I honestly can't understand why every Indian restaurant up and down the country isn't serving this. It's cheap and quick to make, and tastes absolutely cracking. But no, instead we get the same old crap that's been at the bottom of the freezer for the last 10 yeas. I really wish they would stop insulting us with this rubbish, and give us the real deal.

So onto the ratings. This may be the de facto national dessert of India, but that doesn't change the fact that it is truly filthy. Deep fried dumplings soaked in syrup? You couldn't really make up a less healthy (or more tasty) dish.



Sunday, 7 April 2013

Snakebite Ice Lollies

There are certain gifts I seem to receive every year at Christmas. Socks (boo). DVDs (better). Booze (much better). Chocolate (now we're getting somewhere). But I think it's safe to say that this Christmas was the first time I'd been given one of these...

Guitar shaped moulds... but what for? Jelly? Ice? Little ice lollies? Probably all of the above. But I decided that the latter option would be the most useful.

Given the shape of the moulds, I had to think of a suitably rock n roll flavour for the lollies. So... what is the most rock n roll drink? Jack Daniels? Tequila? Jager? Beer? All wrong - the most rock n roll drink known to man is, without doubt, Snakebite and Black. An ice lolly mixture has to be sweeter and more intense than a drink would be, so I put in more blackcurrant than you'd usually use, and also added a splash of apple juice.

As more observant readers will have noticed, there are moulds for an electric guitar, a bass guitar, and an acoustic. It seemed sensible to eat the electric-guitar-shaped-lolly first, since acoustics are for school kids, grandpas, and dorks like James Blunt. And the bass is for simpletons who can only manage one note at a time.

The next time we get anything resembling Summer weather, I'll be making another batch of these suckers.



Monday, 1 April 2013

Easter Eating pt2 - Easter Katsu Curry

Some say that eggs at Easter symbolise new life, and celebrate the resurrection.

Unfortunately I don't believe any of that old cobblers for one second, but I still love Easter.

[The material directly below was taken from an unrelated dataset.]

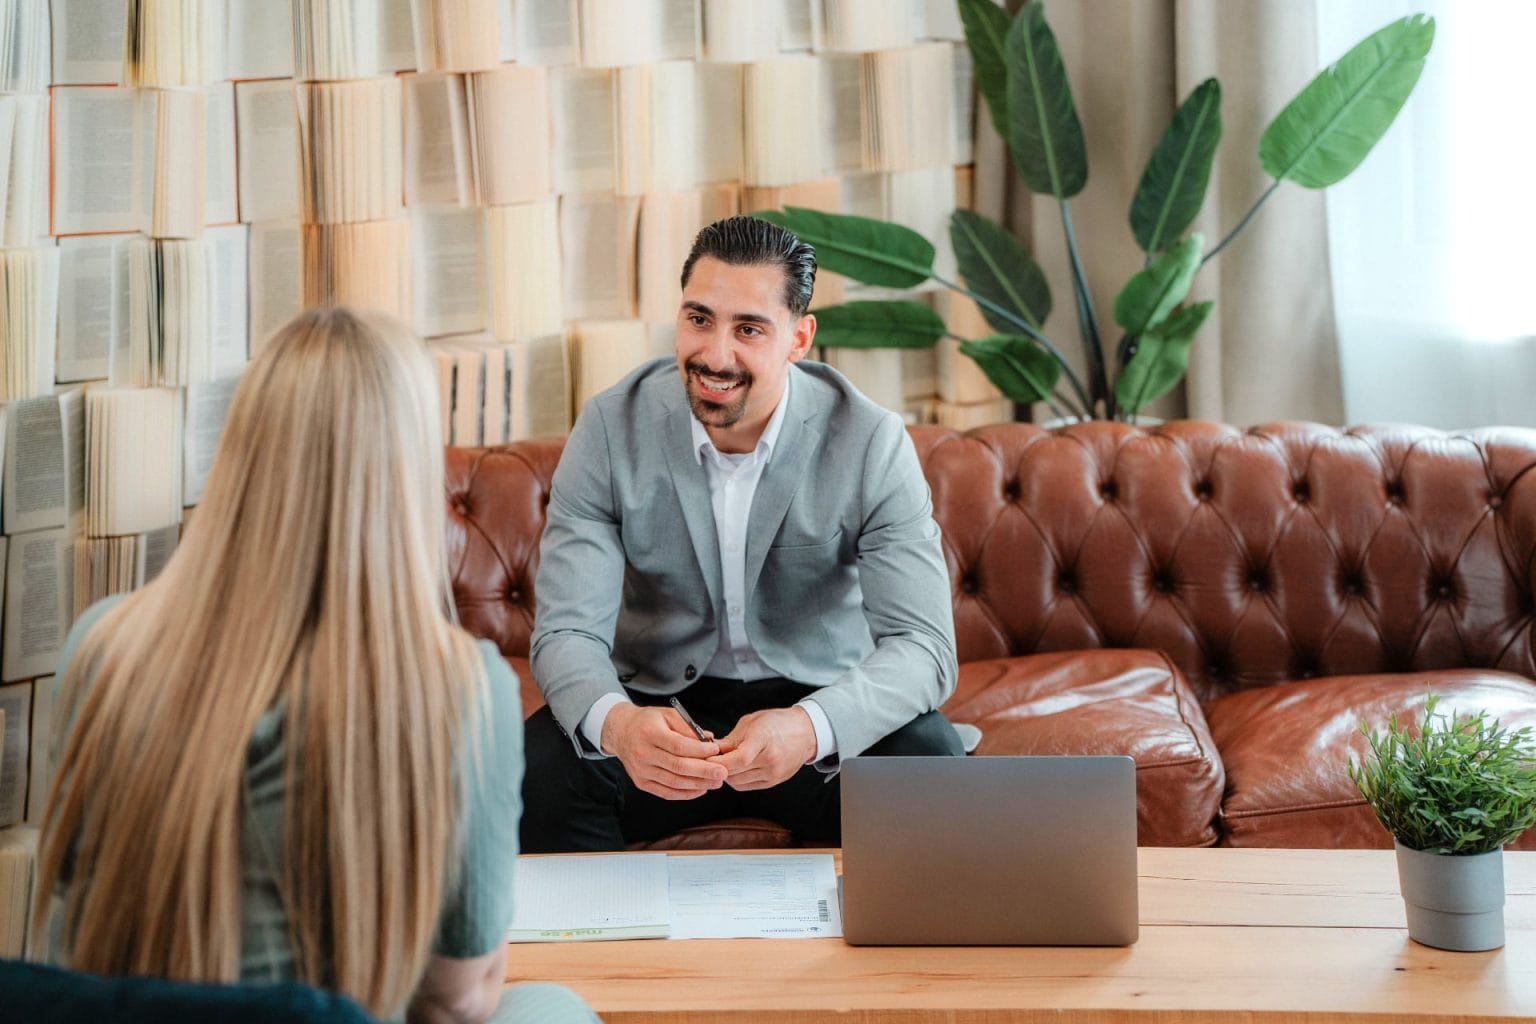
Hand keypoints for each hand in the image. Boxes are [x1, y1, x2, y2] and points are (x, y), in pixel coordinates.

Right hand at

And since we all associate Easter with eggs and chicks and stuff, here's my second Easter dish - the chicken and egg katsu curry.

Katsu curry has become pretty well known in the UK thanks to certain ubiquitous Japanese-style chain restaurants, but I'm prepared to stick my neck out and claim that the chicken and egg katsu curry is a brand new invention!

I took a few chicken thigh fillets and three soft boiled eggs, then dipped them in seasoned flour, then beaten egg, and finally panko breadcrumbs. Then it was time to fry them - I cooked the chicken at a moderate temperature until golden brown, but the egg had to be cooked at full blast for just one minute to ensure it stayed runny.

Most people just make Japanese curry sauce from ready-made sauce "blocks" which, to be fair, is probably the most authentic method. But although it says "hot" on the packet, I can assure you it is anything but. So I spiced mine up a bit with some chilli, garlic, and cumin. I also added some sliced onions and grated carrot, because vegetables cancel out fried chicken.

What better way to remember Jesus and all that stuff?